AUSTIN (KXAN) – This year’s inclement weather has left local farmers sad. Meteorologist Sean Kelly chats with the GM Swamp Creek Farm Tracy Grayer talks about the challenges she has faced and continues to fight. Located in east Austin, Boggy Creek Farm is one of the last remaining farms within the city limits.

Many local farm-to-table restaurants source their supplies here year-round. Italian restaurant L’Oca d’Oro, in particular, relies heavily on its produce and crafts menu items based on the season and the success of the harvest.
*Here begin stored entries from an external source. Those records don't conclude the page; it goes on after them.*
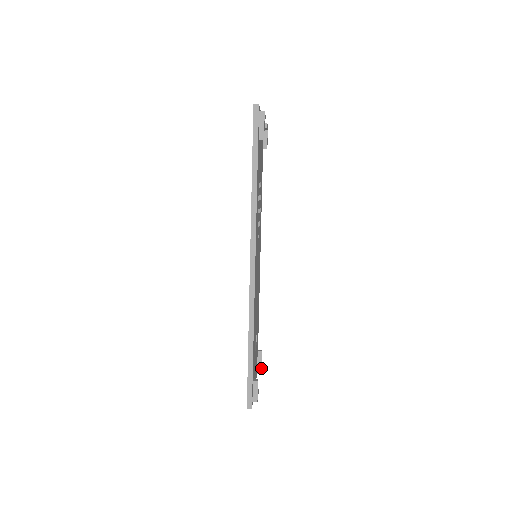
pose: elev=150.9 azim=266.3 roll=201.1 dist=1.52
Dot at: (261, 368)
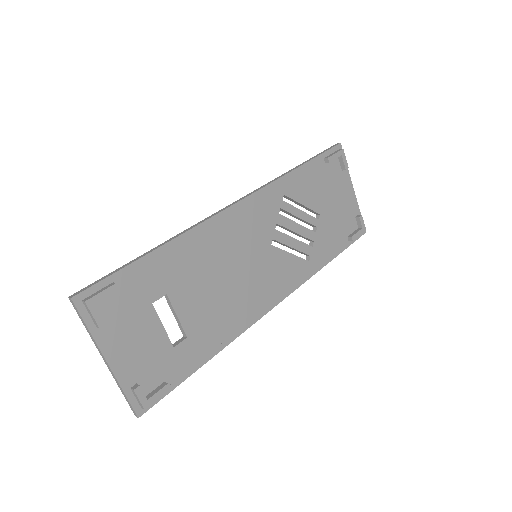
Dot at: (144, 403)
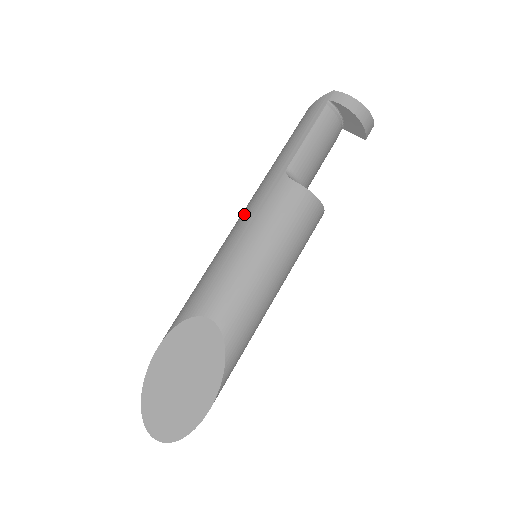
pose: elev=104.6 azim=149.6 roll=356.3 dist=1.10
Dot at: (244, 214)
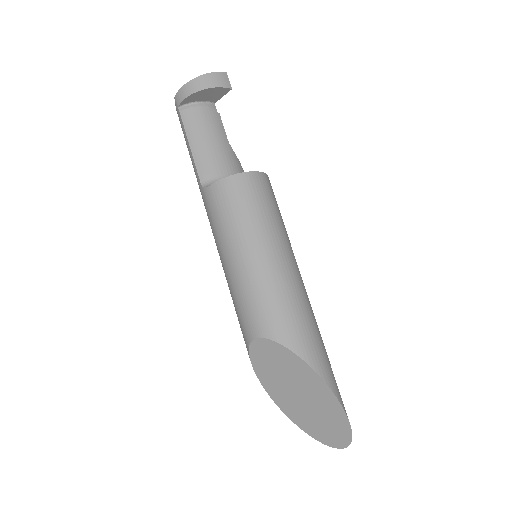
Dot at: occluded
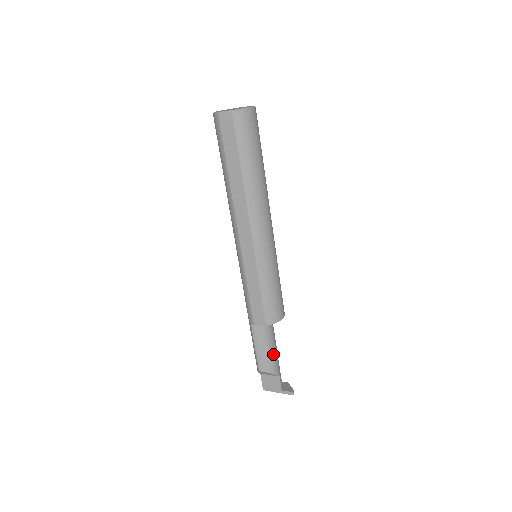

This year has been difficult for Boggy Creek Farm, starting with an early ice storm and a severe winter freeze. The only thing that survived this incident, Greer said, was his spinach. Peas, cauliflower and broccoli were all missing. It wasn’t just his crops that froze to death, but how long those colds lasted and how windy they were. The wind makes it difficult to cover everything.

Swamp Creek Farm

One benefit she added was that the spinach got sweeter.

Then we started our summer with record high temperatures after an exceptionally cold winter in central Texas. In addition to the heat, there is little rain.

Due to extreme weather conditions, the farm’s Omori green eggplant, usually one of its most reliable crops, has not performed well this season. It has not reached a typical size or color.

“It’s always been one of our biggest crops at this time of year…and we just couldn’t sell it this summer. So it really hurts us,” Greer said.

But despite the recent summer heat, some crops did indeed bloom, arugula and butternut squash to name a few. Much of their success is due to the farm’s field wells and the expansion of the rainwater harvesting system. Together, these help it limit dramatic impacts during the most extreme droughts.

Although climate change and more extreme weather conditions are more frequent, luckily so far they have managed to continue growing the same things they have had over the years.

That being said, if this chaotic weather pattern becomes the new normal, there could be a future decision to avoid certain cultures that cannot handle these events.